這種逃離她掌控的感覺讓她無端的害怕,驚慌,和她想的不太一樣。她設想過無數次事情到最後寧舒會如何,寧舒會憤怒、坦然接受,然後釋懷,心向大道再無旁騖。
可是……
現在的寧舒,真的能夠坦然接受嗎?
她不敢保證。
蘇梓汐很討厭事情沒有按照她設想的走,可是對方是活生生的人並不是可以供她操控的木偶,這種失控感讓她煩躁。
甚至是不願意再短時間裡面對寧舒。
房門處傳來聲響,放在被衾上的玉手因為聽到聲響不由自主的收攏蜷縮,溫涼滑膩的綢緞錦被面被她抓在手中。

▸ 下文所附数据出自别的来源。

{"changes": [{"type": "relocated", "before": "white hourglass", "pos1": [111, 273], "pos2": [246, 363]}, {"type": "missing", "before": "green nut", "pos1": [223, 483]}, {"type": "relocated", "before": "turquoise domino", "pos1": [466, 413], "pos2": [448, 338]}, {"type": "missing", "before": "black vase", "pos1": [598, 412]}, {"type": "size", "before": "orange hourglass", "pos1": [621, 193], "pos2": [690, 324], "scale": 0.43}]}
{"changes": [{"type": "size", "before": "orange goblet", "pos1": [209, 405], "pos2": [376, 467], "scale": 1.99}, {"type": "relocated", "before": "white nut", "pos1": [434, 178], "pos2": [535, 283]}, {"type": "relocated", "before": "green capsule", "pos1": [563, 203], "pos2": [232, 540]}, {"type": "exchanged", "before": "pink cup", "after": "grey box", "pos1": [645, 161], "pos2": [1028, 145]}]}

寧舒手裡端著碗盞,青色的碗盞映襯著碗中黑褐色的藥汁越發的深只是瞧著便會覺得苦澀不看不願意再看第二眼。
她的視線落在了倚靠在床邊軟枕之上的女子身上,雪白的褻衣略顯鬆垮,當然可能是因為她沒有將梓汐照顧好,讓女子本就瘦弱的身體越發的削瘦。
肌膚白皙的宛如柔美清新的梔子花,散發著女兒家特有的馨香,眉眼溫軟看起來格外的軟和好欺負,好像沒有脾氣般可以任人揉搓。
指腹微動有些發癢,視線上移落在了女子蒼白的臉上,養了幾日終是沒有白費兩頰有了血色,看起來比之前幾日好了太多。

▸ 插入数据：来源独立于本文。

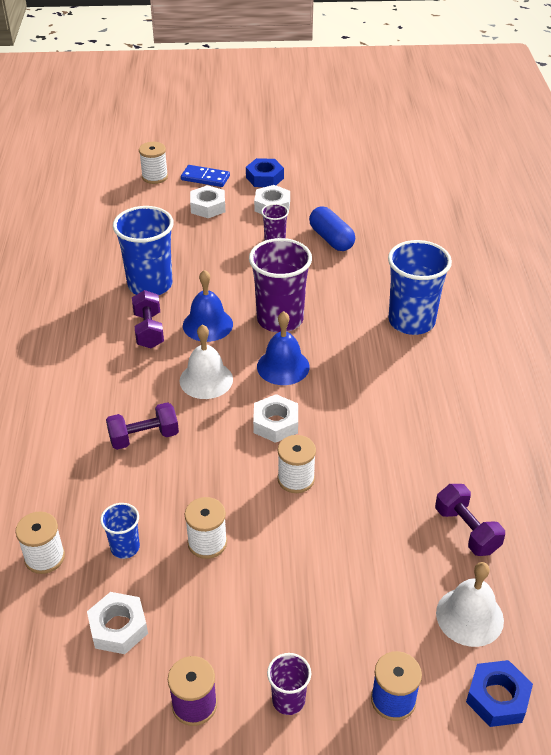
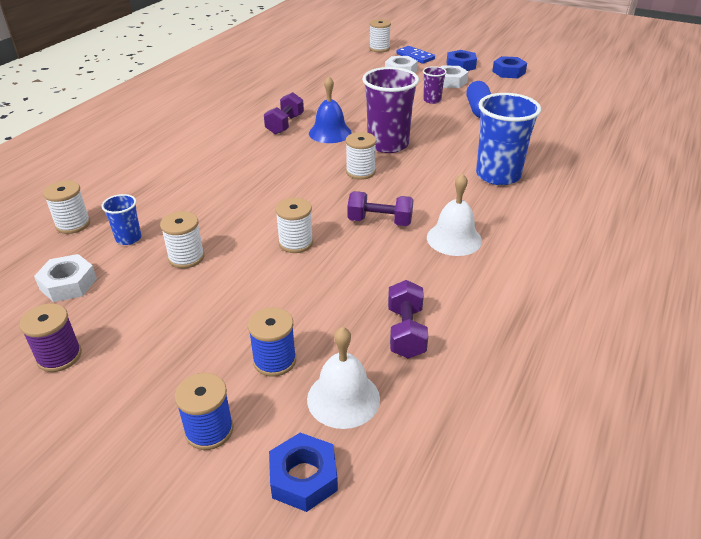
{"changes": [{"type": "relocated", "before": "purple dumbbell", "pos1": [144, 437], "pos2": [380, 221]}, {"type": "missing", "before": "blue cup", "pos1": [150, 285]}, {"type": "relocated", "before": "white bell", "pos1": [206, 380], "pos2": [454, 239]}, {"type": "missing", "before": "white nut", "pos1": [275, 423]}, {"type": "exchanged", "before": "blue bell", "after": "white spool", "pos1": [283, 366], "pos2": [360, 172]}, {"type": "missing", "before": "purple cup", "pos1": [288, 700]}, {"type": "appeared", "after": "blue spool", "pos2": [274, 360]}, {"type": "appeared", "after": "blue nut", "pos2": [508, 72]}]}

烏鴉鴉的青絲隨著女子螓首低眉從肩膀處滑落,更顯得孱弱、病態。讓人生出無限的愛憐想要將其細緻呵護再也不受一點兒傷害。
“梓汐……”她的嗓音沙啞,並不是乾燥的而是因為沉默太久沒有說話。
能夠清楚的看到女子因為她的呼喚而蜷縮的柔荑,卻自始至終都沒有抬眸看自己一眼。
苦澀與鈍疼從胸膛處蔓延,這樣的情緒很快的感染全身,讓她煩躁、不知所措。
鼻翼隱隱泛酸,喉嚨發癢,那種難過的情緒從四面八方撲了過來很快的將她裹挾成為俘虜。
她的視線緊緊地盯著腳踏繡鞋上的並蒂蓮花的圖案,像是要將它給盯的活過來般。
視線的餘光裡看到了身前的人端著碗盞,緩緩低下身半跪在她面前,她的眼神是那樣的哀愁,幽怨,那樣的纏綿繾綣猶如羅網無孔不入將她包裹在裡面,沒有任何反抗的餘地,就連忽視都做不到。

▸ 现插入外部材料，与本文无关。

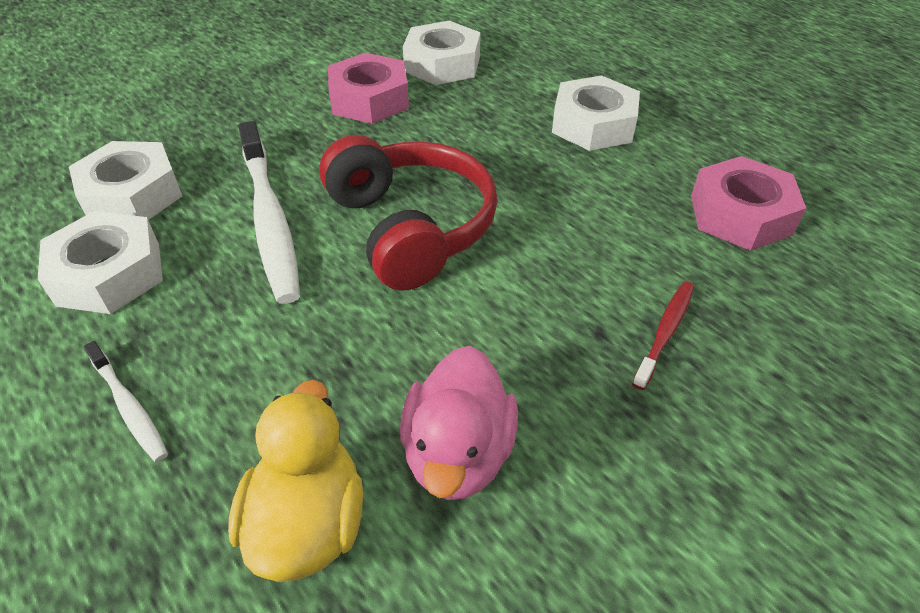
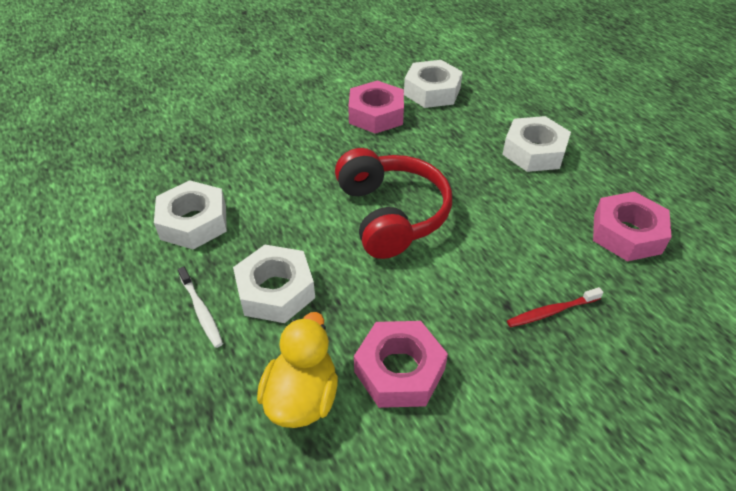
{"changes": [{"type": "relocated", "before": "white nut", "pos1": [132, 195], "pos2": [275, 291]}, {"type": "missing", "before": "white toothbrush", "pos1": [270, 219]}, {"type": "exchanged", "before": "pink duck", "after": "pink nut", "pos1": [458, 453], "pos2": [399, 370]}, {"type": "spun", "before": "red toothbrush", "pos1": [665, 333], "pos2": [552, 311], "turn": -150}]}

小心翼翼地伸出手去卻又恐梓汐厭惡,反感,生生的停在了離蘇梓汐纖柔玉指還有一根手指頭的距離,明明近在咫尺可是她卻不敢妄動半分。
眼中是肉眼可見的緊張無措,喉嚨乾乾澀澀的讓她不舒服,“梓汐,你看看我好不好。”
話語發顫,顯得孤立無助,惶恐不安到不知道該怎麼辦才好。
她並沒有其它任何的想法,她只想梓汐看看自己。可是梓汐從醒來便不肯看自己,即便是視線對上也會淡漠的移開。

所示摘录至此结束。